Lauren Moxom, acting assistant headteacher at Woodlands, is also the school’s wellbeing lead. She said: “Woodlands Academy has prioritised mental health and wellbeing for several years since 2018. Throughout the pandemic, the need for this support became greater and we were proud to be working with Our Time to help our pupils and their families.

“As part of the Our Time PSHE lessons, children discussed the importance of being aware of mental health. The series of lessons were based around a story involving a young girl whose parent was experiencing mental health issues. The lessons were engaging and gave children the opportunity to identify different emotions, the role of our brain in dealing with emotions and ways to protect our mental health. We value the importance of talking about feelings in our school and our children know they can use the Worry Boxes and Calm Corners to help express themselves and regulate their emotions.

Man leading a work out on a school playground, with children joining in
Joe leading a workout for pupils on the playground of Woodlands Academy

“The visit from Joe Wicks allowed us to highlight the positive impact that talking about mental health can have and gave us the opportunity to celebrate the fantastic work we have been doing with Our Time.

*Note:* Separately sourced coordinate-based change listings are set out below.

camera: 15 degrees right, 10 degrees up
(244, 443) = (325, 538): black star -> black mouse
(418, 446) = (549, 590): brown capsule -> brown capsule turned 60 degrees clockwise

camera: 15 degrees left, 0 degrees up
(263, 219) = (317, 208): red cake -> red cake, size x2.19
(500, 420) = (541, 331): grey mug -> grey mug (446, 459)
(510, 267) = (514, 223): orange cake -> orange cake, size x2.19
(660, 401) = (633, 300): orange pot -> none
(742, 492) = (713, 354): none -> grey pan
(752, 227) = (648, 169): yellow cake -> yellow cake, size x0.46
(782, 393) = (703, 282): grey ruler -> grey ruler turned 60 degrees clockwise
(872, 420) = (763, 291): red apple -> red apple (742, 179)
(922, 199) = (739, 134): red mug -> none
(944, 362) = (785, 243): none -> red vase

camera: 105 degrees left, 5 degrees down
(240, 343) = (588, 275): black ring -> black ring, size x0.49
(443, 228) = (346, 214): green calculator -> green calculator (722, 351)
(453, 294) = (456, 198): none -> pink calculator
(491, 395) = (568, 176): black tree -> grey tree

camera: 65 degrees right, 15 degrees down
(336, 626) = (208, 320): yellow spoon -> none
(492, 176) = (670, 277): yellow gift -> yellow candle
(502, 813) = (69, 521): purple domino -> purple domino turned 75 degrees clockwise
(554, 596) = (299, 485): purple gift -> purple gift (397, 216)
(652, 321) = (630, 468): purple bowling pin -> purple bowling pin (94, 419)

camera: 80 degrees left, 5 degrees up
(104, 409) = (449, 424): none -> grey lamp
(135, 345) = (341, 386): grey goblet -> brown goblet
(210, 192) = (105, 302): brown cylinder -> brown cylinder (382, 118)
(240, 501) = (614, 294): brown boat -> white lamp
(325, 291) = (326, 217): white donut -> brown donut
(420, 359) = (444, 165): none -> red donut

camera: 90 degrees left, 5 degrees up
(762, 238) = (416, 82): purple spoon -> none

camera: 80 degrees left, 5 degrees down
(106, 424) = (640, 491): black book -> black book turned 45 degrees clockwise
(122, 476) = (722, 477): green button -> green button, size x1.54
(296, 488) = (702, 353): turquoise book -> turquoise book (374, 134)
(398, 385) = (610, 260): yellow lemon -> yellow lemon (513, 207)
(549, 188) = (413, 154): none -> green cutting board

We continue to work with the charity and are currently involved with their ‘Move for your Mood’ programme, which promotes exercise as a way of maintaining positive mental health. We also host their monthly Kidstime workshops in our school, which is a safe space for families to discuss mental health.”

‘Vital to break down the stigma’

Dympna Cunnane, Our Time’s chief executive, said: At least three million children have a parent with poor mental health, so it’s fantastic that Woodlands Academy addresses this issue openly in lessons. We are really proud of our partnership with the school; and to see it featured in Joe Wicks: Facing My Childhood; and also of our partnership with Ealing Council, which supports our local KidsTime Workshop.

“It’s vital to break down the stigma around poor parental mental health, so families can receive the support they need. By talking about it in schools, we can show children they are not alone, and help them understand what their parents are experiencing. That way they can share their worries, ask questions and seek help if they need it.”

‘Building pupils’ resilience and confidence’

Councillor Kamaljit Nagpal, Ealing Council’s cabinet member for a fairer start, said: “Children whose parents suffer from poor mental health face unique challenges and they need our support to have a fair start in life. It a less well-known issue than many, so I think it is fantastic that this documentary, featuring Joe Wicks, has been made to help raise awareness of it. I’m proud that Woodlands was chosen as an exemplar school for its work supporting pupils and families. Its partnership with Our Time has clearly been having an impact on their lives and in building pupils’ resilience and confidence – both for now and for their future.”